2.4. SoyB Does Not Influences Autophagy and Necroptosis during Osteoblast Differentiation
To determine whether SoyB affects autophagy during osteoblast differentiation, the expression and conversion of microtubule-associated protein light chain-3 (LC3) were detected, since LC3 is a widely used marker to monitor autophagy. Western blot analysis revealed that SoyB had no discernible effect on LC3A/B expression and LC3A/BII conversion (Figure 4A). DAPGreen was used to observe the autophagosome formation using an immunofluorescence assay. As shown in Figure 4B,C, SoyB also had no significant effect on the autophagosome formation. In addition, the molecular machinery of necroptosis was monitored, and the results revealed that SoyB did not discernibly affect the phosphorylation of receptor-interacting serine/threonine-protein kinase (RIP) and mixed-lineage kinase domains such as pseudokinase (MLKL) (Figure 4D). These data indicate that the osteogenic effects of SoyB are unrelated to autophagic flux and necroptosis.
2.5. SoyB Enhances Adhesion and Cell Transmigration during Osteoblast Differentiation
We subsequently investigated whether SoyB affects cell adhesion during osteoblast differentiation on Matrigel-coated 96-well culture plates. We found that SoyB increased the number of adherent cells with morphological stabilization when compared to the control and OS samples alone (Figure 5A). Next, a transmigration assay was performed using the Matrigel-coated polycarbonate filter in the Boyden chamber, and the results revealed that SoyB significantly increased the rate of cell penetration when compared to the control and OS samples alone (Figure 5B,C). In addition, SoyB increased the expression of matrix metalloproteinase-13 (MMP13), which plays an important role in the degradation of components in the extracellular matrix and is required for bone remodeling and repair (Figure 5D). Overall, these data suggest that SoyB is an enhancer for osteoblast differentiation, osteogenic activity, and maturation.
3. Discussion
A. hypogaea is widely used in foods and nutritional support. Most of the bioactive compounds (catechin, anthocyanidins, oleic acid, procyanidins, and epicatechin) from A. hypogaea have been associated with a reduced risk of cardiovascular diseases and cancers [25]. The present study is the first to demonstrate that SoyB purified from A. hypogaea enhances osteoblast differentiation by inducing osteogenic activity and bone matrix mineralization, without apparent autophagy and necroptosis. Osteoblast differentiation and maturation are required for bone formation and remodeling as well as for the bone repair process. ALP, which is a marker for early osteoblast differentiation, is a critical enzyme in osteogenic activity [26,27,28]. In the present study, we found that SoyB increased ALP enzyme activity and ALP staining levels to achieve early osteoblast differentiation. Moreover, SoyB promotes bone matrix mineralization during the late stage of osteoblast differentiation. As has been well established, inorganic pyrophosphates and organic phosphomonoesters are hydrolyzed by ALP enzyme activity, leading to the synthesis of hydroxyapatite which is provided for bone matrix mineralization [26,29]. It was reported that ALP-knockout mice showed spontaneous fractures, skeletal deformations, and areas of hypomineralization [29], thereby indicating that SoyB increases osteogenic activities to promote bone matrix mineralization from pre-osteoblasts.

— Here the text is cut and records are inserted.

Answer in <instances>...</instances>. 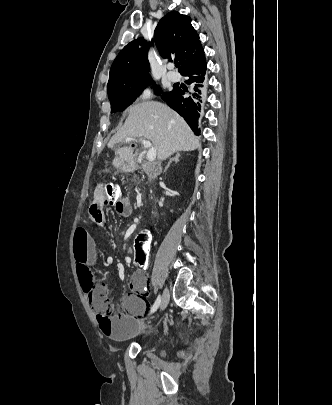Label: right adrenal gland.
<instances>
[{"label": "right adrenal gland", "instance_id": "2a0ac1e0", "mask_svg": "<svg viewBox=\"0 0 332 405\" xmlns=\"http://www.w3.org/2000/svg\"><path fill=\"white\" fill-rule=\"evenodd\" d=\"M179 158H180V153L177 152L176 155H175L173 158H171V159L169 160L167 166H166L165 169H164V172H166V170L169 168L170 164H171L173 161L179 162Z\"/></svg>", "mask_w": 332, "mask_h": 405}]
</instances>
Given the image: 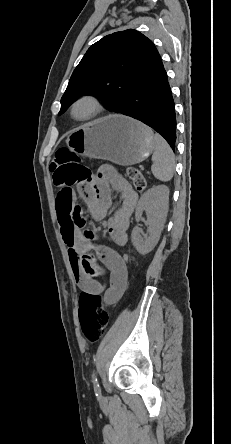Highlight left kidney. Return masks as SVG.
I'll return each instance as SVG.
<instances>
[{"instance_id": "left-kidney-1", "label": "left kidney", "mask_w": 231, "mask_h": 444, "mask_svg": "<svg viewBox=\"0 0 231 444\" xmlns=\"http://www.w3.org/2000/svg\"><path fill=\"white\" fill-rule=\"evenodd\" d=\"M168 202L169 188L165 185L153 186L141 196L137 204L135 218L138 222L143 211L146 212L149 234L143 238L138 226L133 229L131 234L132 243L140 254H148L158 243L168 213Z\"/></svg>"}]
</instances>
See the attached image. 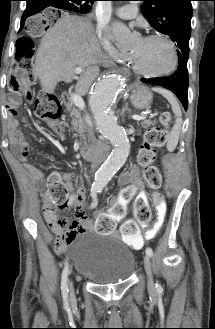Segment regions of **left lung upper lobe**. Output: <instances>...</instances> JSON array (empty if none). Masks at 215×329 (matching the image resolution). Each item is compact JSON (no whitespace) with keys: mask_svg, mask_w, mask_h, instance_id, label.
<instances>
[{"mask_svg":"<svg viewBox=\"0 0 215 329\" xmlns=\"http://www.w3.org/2000/svg\"><path fill=\"white\" fill-rule=\"evenodd\" d=\"M150 25L176 43L179 57L189 56L192 0H142Z\"/></svg>","mask_w":215,"mask_h":329,"instance_id":"1","label":"left lung upper lobe"}]
</instances>
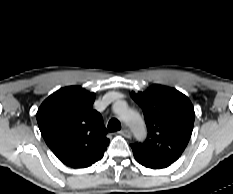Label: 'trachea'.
I'll return each instance as SVG.
<instances>
[{
	"label": "trachea",
	"mask_w": 233,
	"mask_h": 194,
	"mask_svg": "<svg viewBox=\"0 0 233 194\" xmlns=\"http://www.w3.org/2000/svg\"><path fill=\"white\" fill-rule=\"evenodd\" d=\"M108 129L111 132L118 131L121 129V124L117 119L113 118L108 123Z\"/></svg>",
	"instance_id": "trachea-1"
}]
</instances>
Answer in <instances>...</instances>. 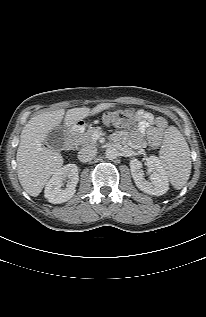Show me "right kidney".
<instances>
[{
  "mask_svg": "<svg viewBox=\"0 0 206 317\" xmlns=\"http://www.w3.org/2000/svg\"><path fill=\"white\" fill-rule=\"evenodd\" d=\"M66 179H69L66 188H62ZM78 181V167L75 164H67L56 171L47 182L45 197L53 204L66 202L75 194Z\"/></svg>",
  "mask_w": 206,
  "mask_h": 317,
  "instance_id": "ca27d5eb",
  "label": "right kidney"
}]
</instances>
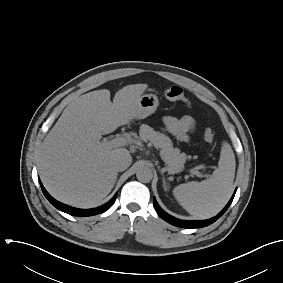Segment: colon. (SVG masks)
<instances>
[{"label":"colon","mask_w":283,"mask_h":283,"mask_svg":"<svg viewBox=\"0 0 283 283\" xmlns=\"http://www.w3.org/2000/svg\"><path fill=\"white\" fill-rule=\"evenodd\" d=\"M164 97L168 100H180L188 103L183 90L178 86H172L166 89L164 91ZM203 137L207 143L212 144L215 141V132L210 128H206L203 132Z\"/></svg>","instance_id":"1"}]
</instances>
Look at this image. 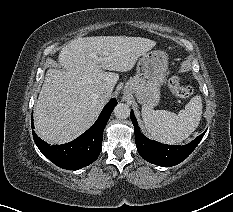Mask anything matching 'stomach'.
Returning <instances> with one entry per match:
<instances>
[{
	"label": "stomach",
	"instance_id": "1",
	"mask_svg": "<svg viewBox=\"0 0 233 212\" xmlns=\"http://www.w3.org/2000/svg\"><path fill=\"white\" fill-rule=\"evenodd\" d=\"M168 57L164 51L143 53L137 62L136 75L124 87L125 94H134L139 103L153 108L160 100V87L165 81Z\"/></svg>",
	"mask_w": 233,
	"mask_h": 212
}]
</instances>
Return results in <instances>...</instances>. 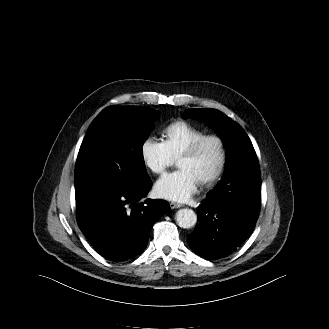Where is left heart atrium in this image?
I'll return each instance as SVG.
<instances>
[{
  "mask_svg": "<svg viewBox=\"0 0 329 329\" xmlns=\"http://www.w3.org/2000/svg\"><path fill=\"white\" fill-rule=\"evenodd\" d=\"M199 181L187 169H179L159 179L155 184L157 196L174 201H187L198 188Z\"/></svg>",
  "mask_w": 329,
  "mask_h": 329,
  "instance_id": "1",
  "label": "left heart atrium"
}]
</instances>
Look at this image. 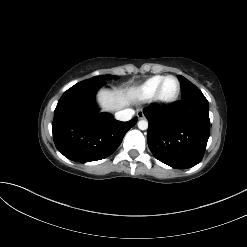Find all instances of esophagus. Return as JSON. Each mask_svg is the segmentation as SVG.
Instances as JSON below:
<instances>
[{
	"label": "esophagus",
	"mask_w": 247,
	"mask_h": 247,
	"mask_svg": "<svg viewBox=\"0 0 247 247\" xmlns=\"http://www.w3.org/2000/svg\"><path fill=\"white\" fill-rule=\"evenodd\" d=\"M137 117H138L139 119L145 118L143 111H138V112H137Z\"/></svg>",
	"instance_id": "esophagus-1"
}]
</instances>
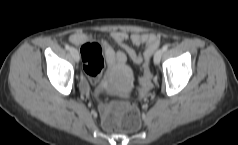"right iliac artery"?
<instances>
[{
	"label": "right iliac artery",
	"mask_w": 238,
	"mask_h": 145,
	"mask_svg": "<svg viewBox=\"0 0 238 145\" xmlns=\"http://www.w3.org/2000/svg\"><path fill=\"white\" fill-rule=\"evenodd\" d=\"M65 48H66V50H68V51L71 49V47H70L69 44H66V45H65Z\"/></svg>",
	"instance_id": "82829eb1"
}]
</instances>
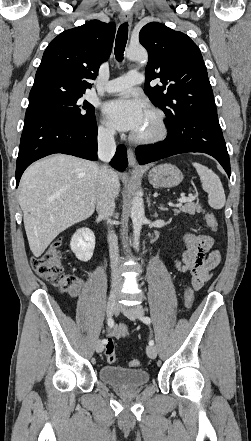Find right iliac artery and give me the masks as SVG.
I'll return each instance as SVG.
<instances>
[{
    "mask_svg": "<svg viewBox=\"0 0 251 441\" xmlns=\"http://www.w3.org/2000/svg\"><path fill=\"white\" fill-rule=\"evenodd\" d=\"M107 324H108V326H109L110 328H112V327L114 326V320H113V318L110 317V318L108 319V321H107ZM106 342H107L106 339H103V340H102V343H103V344H105Z\"/></svg>",
    "mask_w": 251,
    "mask_h": 441,
    "instance_id": "82829eb1",
    "label": "right iliac artery"
}]
</instances>
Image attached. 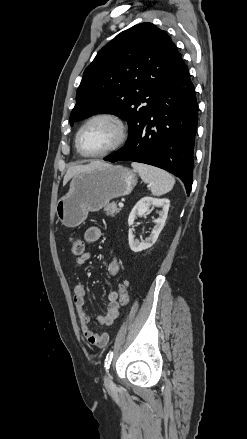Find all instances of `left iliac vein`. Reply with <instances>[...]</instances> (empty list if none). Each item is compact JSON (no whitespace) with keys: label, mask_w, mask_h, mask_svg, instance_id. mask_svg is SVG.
I'll list each match as a JSON object with an SVG mask.
<instances>
[{"label":"left iliac vein","mask_w":247,"mask_h":439,"mask_svg":"<svg viewBox=\"0 0 247 439\" xmlns=\"http://www.w3.org/2000/svg\"><path fill=\"white\" fill-rule=\"evenodd\" d=\"M104 384H105L106 388H111L113 386V381H112L109 373H106V375L104 377Z\"/></svg>","instance_id":"obj_1"}]
</instances>
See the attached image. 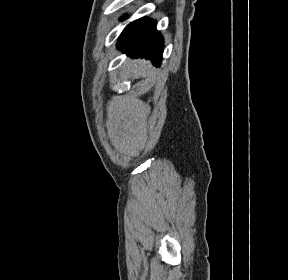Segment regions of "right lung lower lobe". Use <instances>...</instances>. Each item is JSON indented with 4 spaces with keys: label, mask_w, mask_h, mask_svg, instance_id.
<instances>
[{
    "label": "right lung lower lobe",
    "mask_w": 288,
    "mask_h": 280,
    "mask_svg": "<svg viewBox=\"0 0 288 280\" xmlns=\"http://www.w3.org/2000/svg\"><path fill=\"white\" fill-rule=\"evenodd\" d=\"M118 49L133 58H146L159 66L163 54V37L152 19L140 18L130 23L121 33Z\"/></svg>",
    "instance_id": "98d812e1"
}]
</instances>
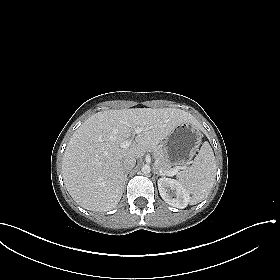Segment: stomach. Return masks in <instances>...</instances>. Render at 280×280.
<instances>
[{"label": "stomach", "mask_w": 280, "mask_h": 280, "mask_svg": "<svg viewBox=\"0 0 280 280\" xmlns=\"http://www.w3.org/2000/svg\"><path fill=\"white\" fill-rule=\"evenodd\" d=\"M202 140L199 128L189 122L178 125L163 142L166 158L172 165H183L196 154Z\"/></svg>", "instance_id": "stomach-1"}]
</instances>
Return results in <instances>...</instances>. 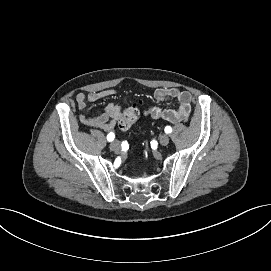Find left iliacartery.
<instances>
[{"instance_id": "1", "label": "left iliac artery", "mask_w": 271, "mask_h": 271, "mask_svg": "<svg viewBox=\"0 0 271 271\" xmlns=\"http://www.w3.org/2000/svg\"><path fill=\"white\" fill-rule=\"evenodd\" d=\"M165 132L168 134V133H171L172 132V128L170 126H166L165 127Z\"/></svg>"}]
</instances>
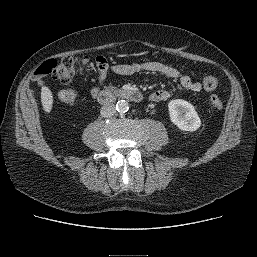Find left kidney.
<instances>
[{"label":"left kidney","instance_id":"5707ae66","mask_svg":"<svg viewBox=\"0 0 257 257\" xmlns=\"http://www.w3.org/2000/svg\"><path fill=\"white\" fill-rule=\"evenodd\" d=\"M170 120L182 131H196L201 120L194 106L182 99H175L168 104Z\"/></svg>","mask_w":257,"mask_h":257}]
</instances>
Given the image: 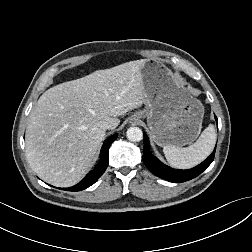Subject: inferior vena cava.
I'll return each instance as SVG.
<instances>
[{
    "label": "inferior vena cava",
    "instance_id": "602c4592",
    "mask_svg": "<svg viewBox=\"0 0 252 252\" xmlns=\"http://www.w3.org/2000/svg\"><path fill=\"white\" fill-rule=\"evenodd\" d=\"M101 127L103 129H113L114 125L109 121H105V122L102 123Z\"/></svg>",
    "mask_w": 252,
    "mask_h": 252
}]
</instances>
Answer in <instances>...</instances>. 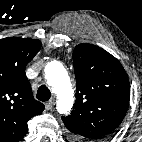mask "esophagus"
<instances>
[{"label": "esophagus", "instance_id": "esophagus-1", "mask_svg": "<svg viewBox=\"0 0 142 142\" xmlns=\"http://www.w3.org/2000/svg\"><path fill=\"white\" fill-rule=\"evenodd\" d=\"M53 105H54V101H52V100L46 102V103H45V108H46V110L52 109Z\"/></svg>", "mask_w": 142, "mask_h": 142}]
</instances>
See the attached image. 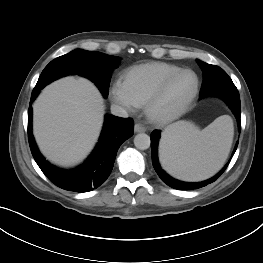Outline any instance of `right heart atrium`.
Segmentation results:
<instances>
[{"label":"right heart atrium","instance_id":"right-heart-atrium-1","mask_svg":"<svg viewBox=\"0 0 263 263\" xmlns=\"http://www.w3.org/2000/svg\"><path fill=\"white\" fill-rule=\"evenodd\" d=\"M110 97L111 100L122 109L126 111H133L138 107L136 102L129 95L124 83L120 80H117L113 83L110 88Z\"/></svg>","mask_w":263,"mask_h":263}]
</instances>
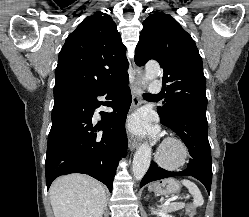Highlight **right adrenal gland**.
<instances>
[{
    "label": "right adrenal gland",
    "mask_w": 249,
    "mask_h": 217,
    "mask_svg": "<svg viewBox=\"0 0 249 217\" xmlns=\"http://www.w3.org/2000/svg\"><path fill=\"white\" fill-rule=\"evenodd\" d=\"M106 209H107V201H106V203H105L104 212H105ZM104 212H103V213H104Z\"/></svg>",
    "instance_id": "1"
}]
</instances>
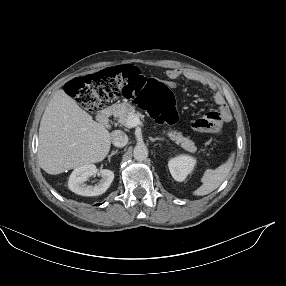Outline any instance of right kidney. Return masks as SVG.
<instances>
[{"mask_svg": "<svg viewBox=\"0 0 286 286\" xmlns=\"http://www.w3.org/2000/svg\"><path fill=\"white\" fill-rule=\"evenodd\" d=\"M98 174L101 180L98 184L86 185L85 182L93 175ZM114 173L111 170H98L95 165L88 164L76 168L69 177V189L82 196H97L103 194L111 185Z\"/></svg>", "mask_w": 286, "mask_h": 286, "instance_id": "obj_1", "label": "right kidney"}]
</instances>
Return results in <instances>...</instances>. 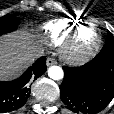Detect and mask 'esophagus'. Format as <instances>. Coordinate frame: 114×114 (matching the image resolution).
<instances>
[{"mask_svg": "<svg viewBox=\"0 0 114 114\" xmlns=\"http://www.w3.org/2000/svg\"><path fill=\"white\" fill-rule=\"evenodd\" d=\"M57 62H56V60L54 59V58H48L47 59V66L49 67V66H52V65H54V64H56Z\"/></svg>", "mask_w": 114, "mask_h": 114, "instance_id": "obj_1", "label": "esophagus"}]
</instances>
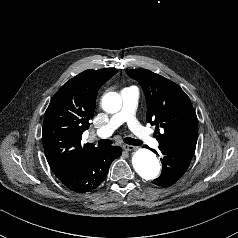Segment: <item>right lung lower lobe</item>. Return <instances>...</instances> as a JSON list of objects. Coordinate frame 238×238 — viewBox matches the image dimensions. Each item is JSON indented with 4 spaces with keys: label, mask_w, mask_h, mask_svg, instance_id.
I'll use <instances>...</instances> for the list:
<instances>
[{
    "label": "right lung lower lobe",
    "mask_w": 238,
    "mask_h": 238,
    "mask_svg": "<svg viewBox=\"0 0 238 238\" xmlns=\"http://www.w3.org/2000/svg\"><path fill=\"white\" fill-rule=\"evenodd\" d=\"M121 153L122 149L118 146L98 147L59 180L74 192H89L105 180L110 164Z\"/></svg>",
    "instance_id": "1"
}]
</instances>
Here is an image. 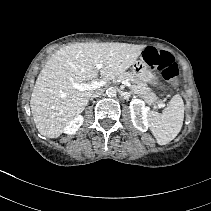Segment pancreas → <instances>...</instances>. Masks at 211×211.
<instances>
[{"label":"pancreas","mask_w":211,"mask_h":211,"mask_svg":"<svg viewBox=\"0 0 211 211\" xmlns=\"http://www.w3.org/2000/svg\"><path fill=\"white\" fill-rule=\"evenodd\" d=\"M117 79L129 81L131 83V92L143 98L147 103H161L147 84L137 79L132 72H124L118 75Z\"/></svg>","instance_id":"pancreas-1"}]
</instances>
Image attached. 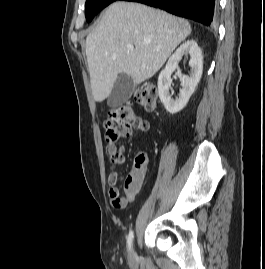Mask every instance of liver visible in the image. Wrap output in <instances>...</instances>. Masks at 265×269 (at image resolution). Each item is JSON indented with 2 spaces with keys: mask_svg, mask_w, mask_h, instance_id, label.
<instances>
[{
  "mask_svg": "<svg viewBox=\"0 0 265 269\" xmlns=\"http://www.w3.org/2000/svg\"><path fill=\"white\" fill-rule=\"evenodd\" d=\"M191 30L187 20L159 9L111 4L85 43L95 101L110 95L119 74L130 76L135 85L150 79Z\"/></svg>",
  "mask_w": 265,
  "mask_h": 269,
  "instance_id": "6515ba94",
  "label": "liver"
}]
</instances>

RUNX2 is a core transcription factor that regulates gene expressions, including ALP, for osteoblast differentiation and bone matrix mineralization [30,31]. Based on the role of RUNX2 in ALP expression and osteoblast differentiation, we investigated RUNX2 expression and demonstrated that SoyB increases RUNX2 expression in the nucleus. It is well known that RUNX2 expression is controlled by BMP2/Smad1/5/8 and Wnt3a/β-catenin signals. In the present study, we demonstrated that SoyB has no effects on BMP2 and Wnt3a/β-catenin. However, we found that SoyB stimulates the phosphorylation of Smad1/5/8, or the downstream molecules of BMP2, and also the phosphorylation of JNK, but not ERK1/2 and p38. As has been well established, MAPKs (JNK, ERK1/2, and p38) play important roles in the regulation of RUNX2 protein, as well as in the major pathways that induce ALP expression, Smad1/5/8 and RUNX2 signaling [16,17,18,19]. Notably, JNK activation increases osteoblast differentiation and controls cell fate between the osteoblast and the adipocyte [32,33,34]. It has also been reported that JNK-mediated RUNX2 expression enhances osteoblast differentiation via a HOXA transcript antisense RNA, myeloid-specific 1 [35]. Thus, these findings indicate that SoyB induces RUNX2 expression through the activation of Smad1/5/8 and JNK to promote osteoblast differentiation and maturation.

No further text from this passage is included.